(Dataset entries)
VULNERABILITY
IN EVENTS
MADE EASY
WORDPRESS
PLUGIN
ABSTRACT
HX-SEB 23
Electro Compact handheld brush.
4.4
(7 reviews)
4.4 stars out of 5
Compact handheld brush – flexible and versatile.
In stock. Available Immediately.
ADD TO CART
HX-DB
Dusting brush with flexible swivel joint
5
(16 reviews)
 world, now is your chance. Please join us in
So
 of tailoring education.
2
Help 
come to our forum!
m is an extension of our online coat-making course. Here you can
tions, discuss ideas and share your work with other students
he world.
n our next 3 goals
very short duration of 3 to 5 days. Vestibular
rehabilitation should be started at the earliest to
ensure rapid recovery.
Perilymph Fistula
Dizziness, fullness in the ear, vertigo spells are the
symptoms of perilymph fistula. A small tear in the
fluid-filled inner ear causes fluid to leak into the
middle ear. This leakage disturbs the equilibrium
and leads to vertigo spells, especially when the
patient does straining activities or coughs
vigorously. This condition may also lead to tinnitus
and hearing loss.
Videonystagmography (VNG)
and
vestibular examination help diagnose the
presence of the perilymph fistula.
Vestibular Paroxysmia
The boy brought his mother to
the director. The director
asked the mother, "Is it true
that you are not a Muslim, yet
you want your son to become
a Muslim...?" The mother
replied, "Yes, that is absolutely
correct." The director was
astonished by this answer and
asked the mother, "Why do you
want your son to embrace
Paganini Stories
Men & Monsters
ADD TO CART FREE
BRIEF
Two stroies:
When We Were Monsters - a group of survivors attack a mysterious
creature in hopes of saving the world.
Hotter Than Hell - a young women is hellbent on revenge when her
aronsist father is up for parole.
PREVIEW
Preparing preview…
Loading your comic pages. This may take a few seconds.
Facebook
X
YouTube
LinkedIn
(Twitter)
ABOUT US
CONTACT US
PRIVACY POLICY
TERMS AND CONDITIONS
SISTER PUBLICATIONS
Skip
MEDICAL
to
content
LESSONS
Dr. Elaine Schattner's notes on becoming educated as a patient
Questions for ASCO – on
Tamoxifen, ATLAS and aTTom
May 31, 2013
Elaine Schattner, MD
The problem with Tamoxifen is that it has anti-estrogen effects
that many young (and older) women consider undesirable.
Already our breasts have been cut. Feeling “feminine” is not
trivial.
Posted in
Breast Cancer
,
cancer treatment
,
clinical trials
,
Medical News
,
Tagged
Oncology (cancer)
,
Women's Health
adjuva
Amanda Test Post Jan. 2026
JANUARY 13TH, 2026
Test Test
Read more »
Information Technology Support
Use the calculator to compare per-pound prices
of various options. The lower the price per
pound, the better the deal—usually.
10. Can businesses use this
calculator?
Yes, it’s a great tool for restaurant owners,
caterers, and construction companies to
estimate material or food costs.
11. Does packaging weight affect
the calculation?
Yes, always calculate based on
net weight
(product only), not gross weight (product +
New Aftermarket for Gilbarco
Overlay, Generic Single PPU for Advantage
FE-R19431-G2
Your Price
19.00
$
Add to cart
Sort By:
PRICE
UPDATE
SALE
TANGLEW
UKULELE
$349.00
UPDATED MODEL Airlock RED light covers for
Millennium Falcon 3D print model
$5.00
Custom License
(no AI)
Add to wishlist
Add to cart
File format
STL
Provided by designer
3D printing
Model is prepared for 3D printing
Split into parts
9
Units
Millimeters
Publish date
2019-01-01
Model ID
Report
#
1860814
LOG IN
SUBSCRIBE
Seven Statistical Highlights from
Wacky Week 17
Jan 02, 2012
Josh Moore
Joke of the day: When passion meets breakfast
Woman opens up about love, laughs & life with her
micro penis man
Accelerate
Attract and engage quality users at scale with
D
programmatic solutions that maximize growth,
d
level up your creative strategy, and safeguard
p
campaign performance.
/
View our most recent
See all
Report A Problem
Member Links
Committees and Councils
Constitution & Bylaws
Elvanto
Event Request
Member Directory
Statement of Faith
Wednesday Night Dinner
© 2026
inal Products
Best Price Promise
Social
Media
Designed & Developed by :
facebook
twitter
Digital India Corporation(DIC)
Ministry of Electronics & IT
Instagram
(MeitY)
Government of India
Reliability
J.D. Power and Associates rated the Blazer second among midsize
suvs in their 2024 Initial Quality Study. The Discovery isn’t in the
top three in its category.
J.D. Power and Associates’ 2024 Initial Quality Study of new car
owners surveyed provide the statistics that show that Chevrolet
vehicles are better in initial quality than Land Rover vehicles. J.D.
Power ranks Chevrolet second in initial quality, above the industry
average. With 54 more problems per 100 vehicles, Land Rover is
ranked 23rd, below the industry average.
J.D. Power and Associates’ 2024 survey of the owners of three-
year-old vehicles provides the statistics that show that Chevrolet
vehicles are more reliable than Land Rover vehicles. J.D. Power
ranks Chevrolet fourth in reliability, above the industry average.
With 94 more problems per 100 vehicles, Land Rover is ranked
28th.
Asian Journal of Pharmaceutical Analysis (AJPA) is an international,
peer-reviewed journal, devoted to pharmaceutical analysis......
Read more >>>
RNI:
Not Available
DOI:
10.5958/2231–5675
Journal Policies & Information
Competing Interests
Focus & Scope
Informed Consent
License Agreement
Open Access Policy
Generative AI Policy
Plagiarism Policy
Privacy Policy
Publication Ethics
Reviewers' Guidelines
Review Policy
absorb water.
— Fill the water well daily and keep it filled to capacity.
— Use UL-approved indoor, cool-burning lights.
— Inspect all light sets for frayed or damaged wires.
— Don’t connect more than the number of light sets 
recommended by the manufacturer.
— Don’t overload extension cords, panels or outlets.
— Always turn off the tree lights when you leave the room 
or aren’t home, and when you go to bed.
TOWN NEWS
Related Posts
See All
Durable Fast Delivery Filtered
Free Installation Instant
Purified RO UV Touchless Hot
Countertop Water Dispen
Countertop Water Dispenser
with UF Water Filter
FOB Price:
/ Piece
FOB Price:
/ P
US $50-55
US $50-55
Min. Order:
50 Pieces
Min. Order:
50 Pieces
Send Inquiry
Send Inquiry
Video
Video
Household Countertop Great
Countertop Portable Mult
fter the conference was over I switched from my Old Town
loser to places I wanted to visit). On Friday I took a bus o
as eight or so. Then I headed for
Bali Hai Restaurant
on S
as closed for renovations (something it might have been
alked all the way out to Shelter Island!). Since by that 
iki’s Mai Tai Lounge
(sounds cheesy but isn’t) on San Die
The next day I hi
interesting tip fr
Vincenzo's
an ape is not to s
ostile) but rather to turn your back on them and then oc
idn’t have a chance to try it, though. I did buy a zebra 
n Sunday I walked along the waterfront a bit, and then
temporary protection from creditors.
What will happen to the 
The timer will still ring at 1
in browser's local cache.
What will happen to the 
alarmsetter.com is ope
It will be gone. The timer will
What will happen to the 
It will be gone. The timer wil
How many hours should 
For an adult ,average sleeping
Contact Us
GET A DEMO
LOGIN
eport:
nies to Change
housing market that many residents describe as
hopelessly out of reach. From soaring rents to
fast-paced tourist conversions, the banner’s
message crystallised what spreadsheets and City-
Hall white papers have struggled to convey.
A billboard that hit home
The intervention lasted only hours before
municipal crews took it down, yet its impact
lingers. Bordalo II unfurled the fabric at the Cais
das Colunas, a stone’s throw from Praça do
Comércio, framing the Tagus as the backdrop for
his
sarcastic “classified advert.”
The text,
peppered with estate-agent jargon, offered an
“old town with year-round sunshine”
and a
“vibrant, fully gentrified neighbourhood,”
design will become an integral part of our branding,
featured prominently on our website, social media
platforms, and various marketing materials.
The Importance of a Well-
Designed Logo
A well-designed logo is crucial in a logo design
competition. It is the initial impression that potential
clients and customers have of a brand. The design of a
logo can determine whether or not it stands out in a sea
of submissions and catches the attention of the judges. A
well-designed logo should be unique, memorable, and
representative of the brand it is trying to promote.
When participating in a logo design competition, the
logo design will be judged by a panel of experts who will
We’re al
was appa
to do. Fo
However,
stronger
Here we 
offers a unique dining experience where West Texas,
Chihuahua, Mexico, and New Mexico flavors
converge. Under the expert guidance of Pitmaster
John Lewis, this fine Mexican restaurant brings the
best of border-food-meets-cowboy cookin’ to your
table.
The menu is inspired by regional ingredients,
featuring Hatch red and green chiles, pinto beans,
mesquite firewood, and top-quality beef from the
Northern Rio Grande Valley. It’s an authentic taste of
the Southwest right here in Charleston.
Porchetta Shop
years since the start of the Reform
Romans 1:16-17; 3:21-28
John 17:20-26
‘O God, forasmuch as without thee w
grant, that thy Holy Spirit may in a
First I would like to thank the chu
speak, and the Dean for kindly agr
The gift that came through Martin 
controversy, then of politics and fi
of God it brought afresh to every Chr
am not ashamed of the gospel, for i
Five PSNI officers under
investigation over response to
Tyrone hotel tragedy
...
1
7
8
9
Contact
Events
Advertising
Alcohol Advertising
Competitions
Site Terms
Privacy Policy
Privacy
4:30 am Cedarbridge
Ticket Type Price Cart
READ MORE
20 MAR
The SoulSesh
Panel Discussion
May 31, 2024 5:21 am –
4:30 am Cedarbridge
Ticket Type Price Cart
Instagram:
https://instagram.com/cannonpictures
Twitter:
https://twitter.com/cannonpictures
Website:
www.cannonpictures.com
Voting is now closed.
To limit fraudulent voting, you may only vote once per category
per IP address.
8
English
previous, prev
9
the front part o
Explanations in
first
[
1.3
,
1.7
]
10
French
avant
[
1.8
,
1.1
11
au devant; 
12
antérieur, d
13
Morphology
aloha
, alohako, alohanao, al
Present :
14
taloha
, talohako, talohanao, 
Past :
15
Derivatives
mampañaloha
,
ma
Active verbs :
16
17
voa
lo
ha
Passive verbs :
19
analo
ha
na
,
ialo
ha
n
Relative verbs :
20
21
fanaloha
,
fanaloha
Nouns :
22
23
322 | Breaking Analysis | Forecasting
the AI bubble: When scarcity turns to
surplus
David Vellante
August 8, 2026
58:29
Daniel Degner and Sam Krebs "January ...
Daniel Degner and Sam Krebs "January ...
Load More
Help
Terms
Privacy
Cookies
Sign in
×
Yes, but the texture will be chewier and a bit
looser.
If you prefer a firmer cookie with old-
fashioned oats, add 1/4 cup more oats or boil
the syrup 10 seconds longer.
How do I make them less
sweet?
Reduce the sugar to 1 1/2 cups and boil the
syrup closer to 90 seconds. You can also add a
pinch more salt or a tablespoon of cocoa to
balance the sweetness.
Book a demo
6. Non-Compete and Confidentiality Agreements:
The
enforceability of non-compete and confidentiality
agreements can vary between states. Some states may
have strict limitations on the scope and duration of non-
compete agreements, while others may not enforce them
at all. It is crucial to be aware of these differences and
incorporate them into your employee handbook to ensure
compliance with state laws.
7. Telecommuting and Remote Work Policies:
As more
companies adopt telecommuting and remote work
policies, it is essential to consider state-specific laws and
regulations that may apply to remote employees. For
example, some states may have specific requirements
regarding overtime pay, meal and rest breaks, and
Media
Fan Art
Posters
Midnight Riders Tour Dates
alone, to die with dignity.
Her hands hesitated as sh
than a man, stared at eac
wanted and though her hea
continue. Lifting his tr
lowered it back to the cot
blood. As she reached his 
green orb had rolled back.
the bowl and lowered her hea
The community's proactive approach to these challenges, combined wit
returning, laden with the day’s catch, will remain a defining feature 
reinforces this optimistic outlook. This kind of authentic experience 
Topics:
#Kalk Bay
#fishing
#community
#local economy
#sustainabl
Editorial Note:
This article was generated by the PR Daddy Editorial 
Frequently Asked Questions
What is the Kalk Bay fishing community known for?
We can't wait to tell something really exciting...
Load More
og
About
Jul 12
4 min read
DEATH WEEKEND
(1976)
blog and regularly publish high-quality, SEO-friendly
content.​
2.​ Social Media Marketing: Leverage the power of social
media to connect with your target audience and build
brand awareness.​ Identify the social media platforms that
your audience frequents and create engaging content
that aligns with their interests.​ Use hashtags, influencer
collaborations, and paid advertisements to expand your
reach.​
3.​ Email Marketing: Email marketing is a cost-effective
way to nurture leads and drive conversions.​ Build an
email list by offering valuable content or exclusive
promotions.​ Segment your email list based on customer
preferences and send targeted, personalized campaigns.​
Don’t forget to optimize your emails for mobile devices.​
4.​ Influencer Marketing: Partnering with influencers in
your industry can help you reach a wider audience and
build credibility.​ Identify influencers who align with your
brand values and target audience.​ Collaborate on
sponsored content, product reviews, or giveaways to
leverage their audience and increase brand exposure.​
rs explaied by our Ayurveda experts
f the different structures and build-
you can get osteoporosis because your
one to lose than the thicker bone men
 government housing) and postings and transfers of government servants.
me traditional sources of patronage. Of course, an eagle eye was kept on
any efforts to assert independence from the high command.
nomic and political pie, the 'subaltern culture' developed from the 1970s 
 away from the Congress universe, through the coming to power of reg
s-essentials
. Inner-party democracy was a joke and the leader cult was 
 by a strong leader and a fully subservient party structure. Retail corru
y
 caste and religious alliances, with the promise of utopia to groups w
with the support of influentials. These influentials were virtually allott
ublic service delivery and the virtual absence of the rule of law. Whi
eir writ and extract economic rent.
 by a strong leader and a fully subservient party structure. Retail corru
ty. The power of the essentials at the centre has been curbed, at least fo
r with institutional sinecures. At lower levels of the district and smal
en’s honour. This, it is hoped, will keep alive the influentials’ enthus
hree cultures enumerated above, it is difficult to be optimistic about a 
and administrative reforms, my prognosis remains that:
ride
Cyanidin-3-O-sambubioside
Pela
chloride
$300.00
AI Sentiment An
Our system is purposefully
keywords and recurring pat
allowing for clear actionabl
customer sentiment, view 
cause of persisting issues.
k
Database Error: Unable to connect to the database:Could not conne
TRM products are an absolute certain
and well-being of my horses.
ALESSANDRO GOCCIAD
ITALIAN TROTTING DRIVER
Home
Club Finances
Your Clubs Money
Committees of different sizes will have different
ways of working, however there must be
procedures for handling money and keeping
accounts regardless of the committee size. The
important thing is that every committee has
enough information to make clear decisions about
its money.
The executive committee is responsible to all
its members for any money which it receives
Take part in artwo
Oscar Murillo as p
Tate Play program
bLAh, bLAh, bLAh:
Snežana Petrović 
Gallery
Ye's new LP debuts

▸ Work request
Please copy each line of the records above that holds the word "something".

▸ Result of the task
as closed for renovations (something it might have been
We can't wait to tell something really exciting...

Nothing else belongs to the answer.